WORK ORDER: Retype the rows exactly, from the first line up to and including the line with "31 Oct 2026".
------------------------------------------------
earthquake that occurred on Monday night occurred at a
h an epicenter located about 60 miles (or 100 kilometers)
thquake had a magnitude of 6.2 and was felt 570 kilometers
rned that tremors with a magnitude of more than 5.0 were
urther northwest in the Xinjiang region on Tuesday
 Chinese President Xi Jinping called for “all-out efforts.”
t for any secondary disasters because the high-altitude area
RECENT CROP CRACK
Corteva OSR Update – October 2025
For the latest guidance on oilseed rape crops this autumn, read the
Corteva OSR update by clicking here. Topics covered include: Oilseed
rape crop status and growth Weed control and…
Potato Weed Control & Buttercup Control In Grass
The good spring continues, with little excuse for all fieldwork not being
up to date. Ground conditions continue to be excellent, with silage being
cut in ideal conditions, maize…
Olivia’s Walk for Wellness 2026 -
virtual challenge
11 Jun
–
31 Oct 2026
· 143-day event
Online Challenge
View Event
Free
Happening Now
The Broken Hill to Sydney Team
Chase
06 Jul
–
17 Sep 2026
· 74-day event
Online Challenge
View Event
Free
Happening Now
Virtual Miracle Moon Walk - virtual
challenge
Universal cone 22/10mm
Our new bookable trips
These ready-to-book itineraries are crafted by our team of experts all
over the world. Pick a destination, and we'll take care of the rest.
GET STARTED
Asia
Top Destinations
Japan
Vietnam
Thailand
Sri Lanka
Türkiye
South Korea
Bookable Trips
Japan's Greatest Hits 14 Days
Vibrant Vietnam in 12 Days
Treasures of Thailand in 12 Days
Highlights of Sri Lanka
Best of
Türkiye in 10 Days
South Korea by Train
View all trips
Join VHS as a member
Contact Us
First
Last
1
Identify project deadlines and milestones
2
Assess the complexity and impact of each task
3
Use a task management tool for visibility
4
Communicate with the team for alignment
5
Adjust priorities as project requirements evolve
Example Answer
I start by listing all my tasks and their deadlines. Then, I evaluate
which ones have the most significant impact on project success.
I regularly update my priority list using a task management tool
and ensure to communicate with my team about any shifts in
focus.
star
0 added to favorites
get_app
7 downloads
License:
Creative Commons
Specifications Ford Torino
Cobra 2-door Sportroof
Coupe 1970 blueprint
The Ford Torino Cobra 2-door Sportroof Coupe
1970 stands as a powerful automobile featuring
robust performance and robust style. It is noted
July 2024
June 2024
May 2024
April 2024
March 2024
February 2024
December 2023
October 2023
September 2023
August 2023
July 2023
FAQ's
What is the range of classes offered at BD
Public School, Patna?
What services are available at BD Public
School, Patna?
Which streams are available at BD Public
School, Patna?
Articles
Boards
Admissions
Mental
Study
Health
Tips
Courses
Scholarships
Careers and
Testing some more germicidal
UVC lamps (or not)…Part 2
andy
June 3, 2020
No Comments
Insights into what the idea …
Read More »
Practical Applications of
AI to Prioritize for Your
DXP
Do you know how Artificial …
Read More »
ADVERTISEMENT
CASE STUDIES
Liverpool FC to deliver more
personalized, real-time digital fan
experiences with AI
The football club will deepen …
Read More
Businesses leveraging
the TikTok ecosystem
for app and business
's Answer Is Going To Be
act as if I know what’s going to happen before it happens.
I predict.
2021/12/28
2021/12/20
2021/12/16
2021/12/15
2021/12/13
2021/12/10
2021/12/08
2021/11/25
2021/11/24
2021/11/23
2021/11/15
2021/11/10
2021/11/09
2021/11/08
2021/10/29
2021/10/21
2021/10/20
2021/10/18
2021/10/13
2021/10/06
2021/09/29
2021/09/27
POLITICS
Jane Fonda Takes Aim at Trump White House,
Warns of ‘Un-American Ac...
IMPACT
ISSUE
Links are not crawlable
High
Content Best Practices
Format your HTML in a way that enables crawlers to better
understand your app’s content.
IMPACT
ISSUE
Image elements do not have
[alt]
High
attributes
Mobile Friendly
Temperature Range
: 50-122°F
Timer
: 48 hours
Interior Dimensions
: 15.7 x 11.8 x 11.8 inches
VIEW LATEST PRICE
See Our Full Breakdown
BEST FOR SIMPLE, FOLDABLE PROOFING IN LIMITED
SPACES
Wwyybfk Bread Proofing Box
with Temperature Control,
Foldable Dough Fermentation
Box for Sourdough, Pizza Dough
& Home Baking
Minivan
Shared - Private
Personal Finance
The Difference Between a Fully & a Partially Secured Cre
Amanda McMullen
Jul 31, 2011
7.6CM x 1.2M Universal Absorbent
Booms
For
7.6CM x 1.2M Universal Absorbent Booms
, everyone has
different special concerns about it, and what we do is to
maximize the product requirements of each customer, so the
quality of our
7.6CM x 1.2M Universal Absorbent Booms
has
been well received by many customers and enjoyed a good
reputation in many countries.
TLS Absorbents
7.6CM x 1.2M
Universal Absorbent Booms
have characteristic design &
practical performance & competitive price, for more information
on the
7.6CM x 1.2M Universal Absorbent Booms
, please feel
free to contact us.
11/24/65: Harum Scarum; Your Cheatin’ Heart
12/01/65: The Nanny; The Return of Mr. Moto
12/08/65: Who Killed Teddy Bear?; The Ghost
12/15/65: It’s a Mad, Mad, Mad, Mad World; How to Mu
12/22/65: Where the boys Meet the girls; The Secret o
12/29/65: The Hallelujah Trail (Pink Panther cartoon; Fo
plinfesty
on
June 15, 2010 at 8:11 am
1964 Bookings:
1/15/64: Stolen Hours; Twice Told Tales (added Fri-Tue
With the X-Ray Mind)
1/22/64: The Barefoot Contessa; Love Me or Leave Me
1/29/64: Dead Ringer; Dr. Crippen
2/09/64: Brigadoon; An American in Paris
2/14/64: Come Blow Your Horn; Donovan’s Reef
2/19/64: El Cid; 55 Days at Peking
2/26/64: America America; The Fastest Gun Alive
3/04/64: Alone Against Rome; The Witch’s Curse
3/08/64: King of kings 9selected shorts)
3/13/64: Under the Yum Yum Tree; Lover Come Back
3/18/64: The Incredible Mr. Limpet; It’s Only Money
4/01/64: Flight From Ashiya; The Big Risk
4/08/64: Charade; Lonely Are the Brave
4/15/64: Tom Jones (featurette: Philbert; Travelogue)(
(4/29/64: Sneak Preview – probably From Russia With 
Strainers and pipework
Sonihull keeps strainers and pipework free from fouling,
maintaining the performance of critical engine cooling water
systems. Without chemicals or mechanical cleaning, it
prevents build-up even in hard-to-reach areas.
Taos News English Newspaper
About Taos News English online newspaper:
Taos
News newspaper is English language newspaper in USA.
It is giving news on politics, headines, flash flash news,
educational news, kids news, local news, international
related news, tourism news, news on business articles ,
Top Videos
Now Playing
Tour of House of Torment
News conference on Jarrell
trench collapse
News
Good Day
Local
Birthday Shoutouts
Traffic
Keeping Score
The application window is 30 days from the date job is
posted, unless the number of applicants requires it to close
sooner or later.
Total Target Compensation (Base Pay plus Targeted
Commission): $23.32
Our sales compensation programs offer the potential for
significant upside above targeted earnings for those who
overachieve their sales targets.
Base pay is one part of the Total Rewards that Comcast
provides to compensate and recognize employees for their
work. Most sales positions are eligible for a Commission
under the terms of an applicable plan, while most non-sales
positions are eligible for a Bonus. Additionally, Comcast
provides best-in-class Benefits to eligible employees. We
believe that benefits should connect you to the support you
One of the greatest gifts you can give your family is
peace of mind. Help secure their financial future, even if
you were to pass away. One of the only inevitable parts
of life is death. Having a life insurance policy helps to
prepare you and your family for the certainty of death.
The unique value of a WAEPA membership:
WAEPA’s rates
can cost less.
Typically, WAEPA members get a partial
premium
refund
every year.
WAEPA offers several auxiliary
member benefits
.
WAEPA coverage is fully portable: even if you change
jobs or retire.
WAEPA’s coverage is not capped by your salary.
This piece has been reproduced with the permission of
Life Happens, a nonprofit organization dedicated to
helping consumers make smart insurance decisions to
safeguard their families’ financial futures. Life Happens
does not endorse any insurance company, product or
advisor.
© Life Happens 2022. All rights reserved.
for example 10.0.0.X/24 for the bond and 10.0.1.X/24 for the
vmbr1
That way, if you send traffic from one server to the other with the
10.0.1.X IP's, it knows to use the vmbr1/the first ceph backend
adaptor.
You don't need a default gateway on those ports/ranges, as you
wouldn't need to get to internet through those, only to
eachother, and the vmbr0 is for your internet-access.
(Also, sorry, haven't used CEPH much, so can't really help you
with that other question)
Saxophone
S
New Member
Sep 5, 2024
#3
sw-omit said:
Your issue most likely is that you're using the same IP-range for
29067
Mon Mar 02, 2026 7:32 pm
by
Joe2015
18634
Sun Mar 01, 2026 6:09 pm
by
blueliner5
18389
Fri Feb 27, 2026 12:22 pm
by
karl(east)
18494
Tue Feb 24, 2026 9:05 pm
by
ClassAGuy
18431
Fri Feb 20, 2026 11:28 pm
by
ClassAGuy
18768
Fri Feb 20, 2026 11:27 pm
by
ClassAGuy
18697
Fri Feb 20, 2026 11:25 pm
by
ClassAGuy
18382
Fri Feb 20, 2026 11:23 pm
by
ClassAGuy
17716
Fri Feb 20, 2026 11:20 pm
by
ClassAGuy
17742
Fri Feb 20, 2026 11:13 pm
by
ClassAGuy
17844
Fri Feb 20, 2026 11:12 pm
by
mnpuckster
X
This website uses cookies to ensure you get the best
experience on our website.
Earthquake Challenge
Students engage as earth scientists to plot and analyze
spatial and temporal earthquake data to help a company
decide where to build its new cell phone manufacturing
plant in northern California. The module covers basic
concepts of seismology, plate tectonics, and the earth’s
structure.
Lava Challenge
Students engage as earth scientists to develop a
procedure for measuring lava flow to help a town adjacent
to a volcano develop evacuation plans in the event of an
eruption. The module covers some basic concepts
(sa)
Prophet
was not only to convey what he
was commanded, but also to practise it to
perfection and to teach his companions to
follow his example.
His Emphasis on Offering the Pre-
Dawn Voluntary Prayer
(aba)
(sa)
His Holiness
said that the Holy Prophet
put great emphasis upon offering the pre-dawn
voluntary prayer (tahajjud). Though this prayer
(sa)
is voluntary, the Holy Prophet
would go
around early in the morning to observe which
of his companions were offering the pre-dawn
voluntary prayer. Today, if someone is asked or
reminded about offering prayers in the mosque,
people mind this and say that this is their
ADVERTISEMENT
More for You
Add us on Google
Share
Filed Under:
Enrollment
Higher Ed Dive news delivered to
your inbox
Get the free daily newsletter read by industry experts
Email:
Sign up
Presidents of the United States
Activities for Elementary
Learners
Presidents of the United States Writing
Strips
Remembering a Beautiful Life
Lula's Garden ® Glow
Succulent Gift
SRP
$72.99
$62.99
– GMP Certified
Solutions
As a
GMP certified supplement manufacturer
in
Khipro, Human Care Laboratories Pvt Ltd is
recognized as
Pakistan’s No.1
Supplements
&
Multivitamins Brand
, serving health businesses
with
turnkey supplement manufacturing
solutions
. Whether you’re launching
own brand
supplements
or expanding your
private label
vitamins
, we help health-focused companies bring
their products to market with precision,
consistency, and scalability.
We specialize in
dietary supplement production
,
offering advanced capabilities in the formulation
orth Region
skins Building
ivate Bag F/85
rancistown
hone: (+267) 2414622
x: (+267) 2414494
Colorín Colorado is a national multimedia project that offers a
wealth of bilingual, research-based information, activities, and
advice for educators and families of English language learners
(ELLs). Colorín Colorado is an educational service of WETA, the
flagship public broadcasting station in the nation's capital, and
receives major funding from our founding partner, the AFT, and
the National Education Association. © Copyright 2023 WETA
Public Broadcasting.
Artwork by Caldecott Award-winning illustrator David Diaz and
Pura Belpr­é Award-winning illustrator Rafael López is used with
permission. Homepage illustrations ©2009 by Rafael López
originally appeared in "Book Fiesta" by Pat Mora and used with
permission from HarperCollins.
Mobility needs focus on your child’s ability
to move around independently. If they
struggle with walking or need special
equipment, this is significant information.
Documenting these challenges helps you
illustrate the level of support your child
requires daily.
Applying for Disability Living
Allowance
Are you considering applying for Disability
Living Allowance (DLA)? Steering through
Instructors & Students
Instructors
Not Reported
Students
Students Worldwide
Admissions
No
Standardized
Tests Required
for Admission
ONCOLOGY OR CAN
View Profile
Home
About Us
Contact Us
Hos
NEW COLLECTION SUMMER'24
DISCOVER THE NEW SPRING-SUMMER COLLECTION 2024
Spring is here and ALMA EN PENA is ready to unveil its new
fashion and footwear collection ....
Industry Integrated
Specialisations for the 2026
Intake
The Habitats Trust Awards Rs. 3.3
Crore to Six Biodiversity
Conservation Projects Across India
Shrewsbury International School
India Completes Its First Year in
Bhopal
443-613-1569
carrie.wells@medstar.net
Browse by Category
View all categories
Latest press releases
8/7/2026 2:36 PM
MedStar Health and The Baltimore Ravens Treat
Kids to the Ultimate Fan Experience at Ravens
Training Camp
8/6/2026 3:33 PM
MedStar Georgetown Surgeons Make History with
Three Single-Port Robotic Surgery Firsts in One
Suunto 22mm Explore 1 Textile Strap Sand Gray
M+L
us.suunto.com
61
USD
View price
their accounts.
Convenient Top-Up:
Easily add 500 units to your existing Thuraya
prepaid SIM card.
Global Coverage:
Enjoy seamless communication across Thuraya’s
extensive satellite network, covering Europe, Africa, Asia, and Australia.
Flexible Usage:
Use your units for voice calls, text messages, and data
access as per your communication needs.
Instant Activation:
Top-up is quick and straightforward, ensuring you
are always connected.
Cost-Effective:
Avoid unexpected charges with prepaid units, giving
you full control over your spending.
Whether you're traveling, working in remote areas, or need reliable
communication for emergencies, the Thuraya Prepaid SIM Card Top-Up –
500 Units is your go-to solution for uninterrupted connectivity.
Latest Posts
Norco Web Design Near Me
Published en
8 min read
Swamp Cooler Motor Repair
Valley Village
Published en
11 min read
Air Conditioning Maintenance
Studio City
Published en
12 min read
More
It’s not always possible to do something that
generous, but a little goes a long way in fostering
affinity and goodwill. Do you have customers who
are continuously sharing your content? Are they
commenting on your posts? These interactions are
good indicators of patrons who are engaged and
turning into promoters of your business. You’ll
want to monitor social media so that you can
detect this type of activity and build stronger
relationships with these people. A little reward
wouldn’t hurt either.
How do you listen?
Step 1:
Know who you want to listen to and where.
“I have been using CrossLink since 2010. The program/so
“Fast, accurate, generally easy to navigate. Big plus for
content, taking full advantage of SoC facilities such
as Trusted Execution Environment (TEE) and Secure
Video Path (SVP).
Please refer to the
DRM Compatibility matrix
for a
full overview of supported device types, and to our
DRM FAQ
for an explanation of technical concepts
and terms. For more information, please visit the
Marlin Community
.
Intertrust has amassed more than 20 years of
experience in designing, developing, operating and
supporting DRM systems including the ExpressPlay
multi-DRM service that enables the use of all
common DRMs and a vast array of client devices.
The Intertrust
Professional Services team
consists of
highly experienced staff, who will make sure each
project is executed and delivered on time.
------------------------------------------------
YOUR RESPONSE:
earthquake that occurred on Monday night occurred at a
h an epicenter located about 60 miles (or 100 kilometers)
thquake had a magnitude of 6.2 and was felt 570 kilometers
rned that tremors with a magnitude of more than 5.0 were
urther northwest in the Xinjiang region on Tuesday
 Chinese President Xi Jinping called for “all-out efforts.”
t for any secondary disasters because the high-altitude area
RECENT CROP CRACK
Corteva OSR Update – October 2025
For the latest guidance on oilseed rape crops this autumn, read the
Corteva OSR update by clicking here. Topics covered include: Oilseed
rape crop status and growth Weed control and…
Potato Weed Control & Buttercup Control In Grass
The good spring continues, with little excuse for all fieldwork not being
up to date. Ground conditions continue to be excellent, with silage being
cut in ideal conditions, maize…
Olivia’s Walk for Wellness 2026 -
virtual challenge
11 Jun
–
31 Oct 2026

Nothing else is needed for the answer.